Excerpted text:
At 6 a.m. tomorrow, Team Israel will take on the United States in its second game of Olympics baseball. (Israel dropped its first game, 6-5, to South Korea in extra innings.) As you may have read before, Israel’s baseball team is largely made up of American-born players — who had to acquire Israeli citizenship to be Olympics-eligible. With baseball still a fledgling sport in the Middle East, it’s quite possible that most of the team’s fans live in the United States, too.

Is this an example of — gasp — dual loyalty? Probably! But hey, it’s the Olympics! You can root for whoever you want. Really.

Still, if you’re an American baseball fan feeling conflicted about cheering against your country of birth, it might make you feel better to realize that tomorrow’s baseball game won’t be the first time the first time the two countries have squared off. Usually the stakes have been much higher.

Over the years, tension has simmered between Israel and the United States over things as small as pistachios and as large as the Sinai Desert. The longtime allies have wrestled over foreign policy and raced over technology.

This brief tour through history will allow you, the reader, to (game show audience voice) TEST! YOUR! LOYALTY!

Let’s dive right in:


Actually, let’s not start here.


If you can’t beat ‘em, buy ‘em. The tech industry of the so-called Startup Nation has produced an outsized share of mega-hits that were so good that its American counterparts had to buy them out of competition. (Hooray, capitalism!)

It started back in the ‘90s with the Israeli instant messaging service ICQ, a product of Tel Aviv-based company Mirabilis that became a global phenomenon. Eventually, America Online, whose chat product, AOL Instant Messenger (AIM), allowed you to “warn” other users, bought ICQ to boost its own messaging service. Not sure why the warning feature didn’t live on in contemporary social media, but we’re all worse off and infinitely less entertained without it.

The battle for users between American and Israeli tech companies that began in instant-messaging materialized again in cell-phone navigation products. The reign of the popular, reliable Google Maps app seemed unshakeable before the cheeky, clever Waze came along. Waze was like Google Maps’s capricious Israeli cousin. It urged you to take side streets, directed you to make unprotected left turns onto six lane arterials, told you when cops lurked around the corner, and rewarded you for reporting road activity. And then Google bought Waze, for a cool billion dollars in 2013. You can still get Waze on the app store — but your location data now goes to Mountain View, too, not just Tel Aviv.

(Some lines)

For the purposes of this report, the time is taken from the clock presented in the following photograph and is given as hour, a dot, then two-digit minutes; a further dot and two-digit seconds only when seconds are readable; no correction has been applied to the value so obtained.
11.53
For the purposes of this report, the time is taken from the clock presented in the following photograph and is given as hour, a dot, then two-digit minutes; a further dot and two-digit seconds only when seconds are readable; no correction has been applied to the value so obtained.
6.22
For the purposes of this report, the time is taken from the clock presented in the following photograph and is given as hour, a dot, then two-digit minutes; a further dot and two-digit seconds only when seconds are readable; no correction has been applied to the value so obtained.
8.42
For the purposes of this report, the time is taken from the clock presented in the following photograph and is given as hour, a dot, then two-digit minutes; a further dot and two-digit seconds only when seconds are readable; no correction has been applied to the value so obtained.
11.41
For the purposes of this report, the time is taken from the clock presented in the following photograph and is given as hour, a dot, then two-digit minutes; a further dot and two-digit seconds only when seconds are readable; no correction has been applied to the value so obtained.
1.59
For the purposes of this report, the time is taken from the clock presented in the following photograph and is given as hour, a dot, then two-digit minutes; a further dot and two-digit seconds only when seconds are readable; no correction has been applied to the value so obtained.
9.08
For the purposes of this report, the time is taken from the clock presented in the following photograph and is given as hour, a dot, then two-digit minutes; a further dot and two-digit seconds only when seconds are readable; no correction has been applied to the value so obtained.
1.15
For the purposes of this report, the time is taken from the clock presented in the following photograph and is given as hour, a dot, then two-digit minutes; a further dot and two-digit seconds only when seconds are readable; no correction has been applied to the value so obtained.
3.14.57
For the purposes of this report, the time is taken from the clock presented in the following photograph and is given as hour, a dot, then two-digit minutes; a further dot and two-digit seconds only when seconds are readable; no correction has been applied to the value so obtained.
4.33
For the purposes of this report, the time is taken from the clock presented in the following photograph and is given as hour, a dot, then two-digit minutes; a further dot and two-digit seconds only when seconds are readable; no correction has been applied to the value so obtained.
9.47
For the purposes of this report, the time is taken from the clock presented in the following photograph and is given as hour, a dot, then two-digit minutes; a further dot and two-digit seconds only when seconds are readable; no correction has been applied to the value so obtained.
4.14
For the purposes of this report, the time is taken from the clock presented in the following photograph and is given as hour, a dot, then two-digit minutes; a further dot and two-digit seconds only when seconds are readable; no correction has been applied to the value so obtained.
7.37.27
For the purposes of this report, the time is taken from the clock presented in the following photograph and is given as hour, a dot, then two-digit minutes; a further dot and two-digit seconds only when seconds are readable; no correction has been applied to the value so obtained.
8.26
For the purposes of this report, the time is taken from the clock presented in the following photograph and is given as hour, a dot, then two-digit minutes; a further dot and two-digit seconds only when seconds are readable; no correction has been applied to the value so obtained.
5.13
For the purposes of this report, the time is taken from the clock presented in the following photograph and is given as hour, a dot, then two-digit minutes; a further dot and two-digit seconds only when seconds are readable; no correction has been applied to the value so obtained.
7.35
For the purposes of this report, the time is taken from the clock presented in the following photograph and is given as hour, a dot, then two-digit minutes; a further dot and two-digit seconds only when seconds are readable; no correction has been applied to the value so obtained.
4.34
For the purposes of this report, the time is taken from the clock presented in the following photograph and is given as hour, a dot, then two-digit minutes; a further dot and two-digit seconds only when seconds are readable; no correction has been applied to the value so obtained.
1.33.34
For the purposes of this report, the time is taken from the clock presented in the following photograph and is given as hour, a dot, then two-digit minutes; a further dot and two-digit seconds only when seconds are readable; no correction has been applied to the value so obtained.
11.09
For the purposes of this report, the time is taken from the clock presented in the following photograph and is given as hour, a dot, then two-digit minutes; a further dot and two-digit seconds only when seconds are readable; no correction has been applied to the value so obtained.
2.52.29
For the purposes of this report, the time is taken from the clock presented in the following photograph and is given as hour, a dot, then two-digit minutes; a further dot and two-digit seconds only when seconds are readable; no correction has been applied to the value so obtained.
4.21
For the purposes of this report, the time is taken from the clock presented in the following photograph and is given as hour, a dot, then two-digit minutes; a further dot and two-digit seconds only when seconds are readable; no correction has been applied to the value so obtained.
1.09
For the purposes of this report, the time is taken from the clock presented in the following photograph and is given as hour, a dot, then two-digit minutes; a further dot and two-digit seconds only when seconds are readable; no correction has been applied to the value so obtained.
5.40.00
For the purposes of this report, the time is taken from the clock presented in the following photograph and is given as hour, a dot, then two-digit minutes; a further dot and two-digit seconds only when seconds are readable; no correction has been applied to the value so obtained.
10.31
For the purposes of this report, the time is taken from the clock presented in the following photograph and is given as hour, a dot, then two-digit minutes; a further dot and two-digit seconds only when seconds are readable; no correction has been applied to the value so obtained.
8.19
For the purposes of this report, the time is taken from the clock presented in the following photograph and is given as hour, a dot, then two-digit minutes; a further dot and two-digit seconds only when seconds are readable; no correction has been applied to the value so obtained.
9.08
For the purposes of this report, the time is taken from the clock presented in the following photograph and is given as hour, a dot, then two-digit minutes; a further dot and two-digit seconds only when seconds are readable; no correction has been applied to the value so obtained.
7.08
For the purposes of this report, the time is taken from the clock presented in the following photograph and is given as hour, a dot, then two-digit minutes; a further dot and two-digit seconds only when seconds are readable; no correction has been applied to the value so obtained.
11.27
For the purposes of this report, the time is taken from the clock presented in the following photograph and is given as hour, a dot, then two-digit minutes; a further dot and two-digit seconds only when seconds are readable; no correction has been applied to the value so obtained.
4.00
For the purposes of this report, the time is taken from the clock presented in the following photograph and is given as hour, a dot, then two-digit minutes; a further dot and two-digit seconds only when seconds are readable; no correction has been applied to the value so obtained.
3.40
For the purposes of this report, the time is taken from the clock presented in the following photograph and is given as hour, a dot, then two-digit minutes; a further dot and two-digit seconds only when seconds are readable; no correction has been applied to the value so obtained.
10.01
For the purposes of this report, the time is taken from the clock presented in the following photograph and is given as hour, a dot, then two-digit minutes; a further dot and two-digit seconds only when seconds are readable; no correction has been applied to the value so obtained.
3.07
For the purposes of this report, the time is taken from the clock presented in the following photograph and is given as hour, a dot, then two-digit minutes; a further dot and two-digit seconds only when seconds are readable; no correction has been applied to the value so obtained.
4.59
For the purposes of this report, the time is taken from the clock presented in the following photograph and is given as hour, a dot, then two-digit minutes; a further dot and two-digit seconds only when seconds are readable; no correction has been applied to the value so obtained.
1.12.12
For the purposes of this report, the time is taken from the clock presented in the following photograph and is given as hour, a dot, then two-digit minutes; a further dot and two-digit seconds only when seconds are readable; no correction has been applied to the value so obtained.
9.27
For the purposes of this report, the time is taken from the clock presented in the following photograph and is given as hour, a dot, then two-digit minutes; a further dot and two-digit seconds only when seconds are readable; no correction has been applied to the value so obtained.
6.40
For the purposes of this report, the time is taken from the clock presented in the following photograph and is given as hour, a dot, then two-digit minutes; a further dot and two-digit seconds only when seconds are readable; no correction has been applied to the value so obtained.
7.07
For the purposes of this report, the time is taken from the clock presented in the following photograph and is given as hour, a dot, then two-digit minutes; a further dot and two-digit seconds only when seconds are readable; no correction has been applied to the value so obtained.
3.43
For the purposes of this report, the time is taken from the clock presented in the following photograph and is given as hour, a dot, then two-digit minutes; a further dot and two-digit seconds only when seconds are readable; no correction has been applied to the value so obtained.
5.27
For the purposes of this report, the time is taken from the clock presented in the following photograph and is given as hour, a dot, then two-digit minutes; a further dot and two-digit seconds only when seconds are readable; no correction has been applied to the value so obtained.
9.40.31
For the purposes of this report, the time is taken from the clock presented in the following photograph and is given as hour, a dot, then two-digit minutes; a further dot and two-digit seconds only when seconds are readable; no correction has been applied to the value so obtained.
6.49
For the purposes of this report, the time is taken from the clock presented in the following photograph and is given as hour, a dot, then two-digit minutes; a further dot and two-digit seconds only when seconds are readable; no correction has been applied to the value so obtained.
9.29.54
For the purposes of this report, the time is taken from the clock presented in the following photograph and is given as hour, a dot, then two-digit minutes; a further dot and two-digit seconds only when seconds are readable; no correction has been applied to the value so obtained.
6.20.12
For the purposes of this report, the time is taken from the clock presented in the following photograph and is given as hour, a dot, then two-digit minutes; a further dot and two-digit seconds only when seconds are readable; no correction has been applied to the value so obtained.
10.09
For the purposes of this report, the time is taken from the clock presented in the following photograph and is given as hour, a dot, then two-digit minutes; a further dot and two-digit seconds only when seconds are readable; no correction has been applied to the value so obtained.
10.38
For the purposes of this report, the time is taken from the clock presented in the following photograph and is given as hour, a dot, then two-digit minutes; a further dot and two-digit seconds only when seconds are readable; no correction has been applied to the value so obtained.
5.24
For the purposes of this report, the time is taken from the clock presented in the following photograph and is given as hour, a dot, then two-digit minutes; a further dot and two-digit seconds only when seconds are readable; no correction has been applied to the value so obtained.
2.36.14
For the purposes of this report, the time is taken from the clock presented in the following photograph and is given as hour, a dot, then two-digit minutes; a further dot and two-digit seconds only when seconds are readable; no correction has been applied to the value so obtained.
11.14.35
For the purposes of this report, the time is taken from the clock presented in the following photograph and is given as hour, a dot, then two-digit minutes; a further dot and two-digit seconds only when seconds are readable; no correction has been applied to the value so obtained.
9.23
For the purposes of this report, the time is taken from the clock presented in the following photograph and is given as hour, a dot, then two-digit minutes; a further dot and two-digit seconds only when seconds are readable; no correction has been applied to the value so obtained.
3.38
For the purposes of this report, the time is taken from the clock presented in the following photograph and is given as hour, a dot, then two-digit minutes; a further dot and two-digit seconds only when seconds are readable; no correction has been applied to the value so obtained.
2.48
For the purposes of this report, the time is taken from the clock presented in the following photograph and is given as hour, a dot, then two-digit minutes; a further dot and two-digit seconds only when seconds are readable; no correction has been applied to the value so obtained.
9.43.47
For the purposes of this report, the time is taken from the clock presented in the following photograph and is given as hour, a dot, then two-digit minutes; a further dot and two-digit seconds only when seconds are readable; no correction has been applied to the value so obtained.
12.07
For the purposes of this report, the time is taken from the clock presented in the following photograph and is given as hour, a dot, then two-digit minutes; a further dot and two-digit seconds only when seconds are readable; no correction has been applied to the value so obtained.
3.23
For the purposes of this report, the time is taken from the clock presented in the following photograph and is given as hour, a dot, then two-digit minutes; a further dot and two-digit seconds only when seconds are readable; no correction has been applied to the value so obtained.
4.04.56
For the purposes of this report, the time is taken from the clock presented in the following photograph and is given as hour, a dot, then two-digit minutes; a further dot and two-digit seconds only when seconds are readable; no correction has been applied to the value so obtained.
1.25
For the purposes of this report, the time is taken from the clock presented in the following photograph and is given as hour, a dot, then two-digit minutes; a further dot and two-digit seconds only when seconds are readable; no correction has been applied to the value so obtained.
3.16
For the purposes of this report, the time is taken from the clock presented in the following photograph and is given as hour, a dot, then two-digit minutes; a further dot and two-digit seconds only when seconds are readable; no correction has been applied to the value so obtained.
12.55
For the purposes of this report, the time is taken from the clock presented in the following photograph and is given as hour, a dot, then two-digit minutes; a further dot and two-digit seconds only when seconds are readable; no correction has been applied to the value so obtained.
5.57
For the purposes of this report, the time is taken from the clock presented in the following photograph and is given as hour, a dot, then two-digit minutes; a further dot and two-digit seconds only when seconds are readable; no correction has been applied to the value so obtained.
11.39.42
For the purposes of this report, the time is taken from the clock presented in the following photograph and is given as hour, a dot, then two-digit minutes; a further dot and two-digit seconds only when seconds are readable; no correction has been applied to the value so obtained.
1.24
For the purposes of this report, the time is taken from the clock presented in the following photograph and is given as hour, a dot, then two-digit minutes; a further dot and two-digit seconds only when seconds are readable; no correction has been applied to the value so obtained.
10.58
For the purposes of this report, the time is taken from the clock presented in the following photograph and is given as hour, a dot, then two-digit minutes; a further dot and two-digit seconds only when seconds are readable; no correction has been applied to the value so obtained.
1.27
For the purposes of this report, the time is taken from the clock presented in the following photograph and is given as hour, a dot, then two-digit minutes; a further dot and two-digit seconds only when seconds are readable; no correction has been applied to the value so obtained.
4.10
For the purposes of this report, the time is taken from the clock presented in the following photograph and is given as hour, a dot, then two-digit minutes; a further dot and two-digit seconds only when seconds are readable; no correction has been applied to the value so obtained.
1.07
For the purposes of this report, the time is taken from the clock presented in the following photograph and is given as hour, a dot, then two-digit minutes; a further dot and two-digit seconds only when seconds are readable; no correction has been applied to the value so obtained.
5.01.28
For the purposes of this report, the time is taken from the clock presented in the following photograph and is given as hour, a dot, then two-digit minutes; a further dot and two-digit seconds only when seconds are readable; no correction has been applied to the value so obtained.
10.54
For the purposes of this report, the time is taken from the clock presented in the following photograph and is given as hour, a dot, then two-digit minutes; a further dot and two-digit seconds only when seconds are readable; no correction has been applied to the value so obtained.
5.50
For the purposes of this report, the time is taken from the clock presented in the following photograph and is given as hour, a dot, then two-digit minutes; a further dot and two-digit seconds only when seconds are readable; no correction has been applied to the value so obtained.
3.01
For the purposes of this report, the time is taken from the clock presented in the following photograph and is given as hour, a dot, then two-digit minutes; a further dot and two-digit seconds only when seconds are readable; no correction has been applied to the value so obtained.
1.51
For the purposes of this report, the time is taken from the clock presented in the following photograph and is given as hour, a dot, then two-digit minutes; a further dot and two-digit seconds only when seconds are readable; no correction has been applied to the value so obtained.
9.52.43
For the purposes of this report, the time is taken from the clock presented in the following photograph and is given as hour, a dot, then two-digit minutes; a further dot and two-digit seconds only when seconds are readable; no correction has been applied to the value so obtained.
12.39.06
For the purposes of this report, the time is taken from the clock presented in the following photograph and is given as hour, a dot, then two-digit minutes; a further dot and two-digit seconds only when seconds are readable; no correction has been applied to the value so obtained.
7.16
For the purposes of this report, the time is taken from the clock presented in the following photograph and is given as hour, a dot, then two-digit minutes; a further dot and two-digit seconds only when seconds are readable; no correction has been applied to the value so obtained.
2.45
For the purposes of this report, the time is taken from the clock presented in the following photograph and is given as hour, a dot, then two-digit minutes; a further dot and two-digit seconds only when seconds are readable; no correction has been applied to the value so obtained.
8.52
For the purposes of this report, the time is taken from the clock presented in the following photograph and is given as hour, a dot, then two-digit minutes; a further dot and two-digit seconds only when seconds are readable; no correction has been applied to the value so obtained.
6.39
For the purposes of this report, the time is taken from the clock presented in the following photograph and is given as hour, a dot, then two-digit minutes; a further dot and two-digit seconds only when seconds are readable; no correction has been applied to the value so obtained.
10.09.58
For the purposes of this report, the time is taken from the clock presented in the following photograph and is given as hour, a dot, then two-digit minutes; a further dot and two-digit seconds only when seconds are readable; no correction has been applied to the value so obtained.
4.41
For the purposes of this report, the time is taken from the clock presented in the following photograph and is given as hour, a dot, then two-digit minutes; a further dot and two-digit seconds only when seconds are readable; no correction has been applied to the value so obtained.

What to do:
**1.** In the article about Israel and the United States, what was the score when Israel lost its first Olympic baseball game to South Korea?
**2.** Say whether each statement agrees with the article about Israel and the United States, giving yes or no and quoting the words that decide it: (a) Israel won its first Olympic baseball game against South Korea. (b) Google bought Waze in 2013. (c) ICQ was made by a company based in Jerusalem.
**3.** According to the article about Israel and the United States, why did the American-born players on Israel's baseball team have to get Israeli citizenship?
The lines have no part in what is asked here.

Answers per task:
**1.** Israel lost 6-5 in extra innings.

**2.**
(a) No: "Israel dropped its first game, 6-5, to South Korea in extra innings."
(b) Yes: "And then Google bought Waze, for a cool billion dollars in 2013."
(c) No: "a product of Tel Aviv-based company Mirabilis"

**3.** They needed Israeli citizenship to be eligible to play in the Olympics.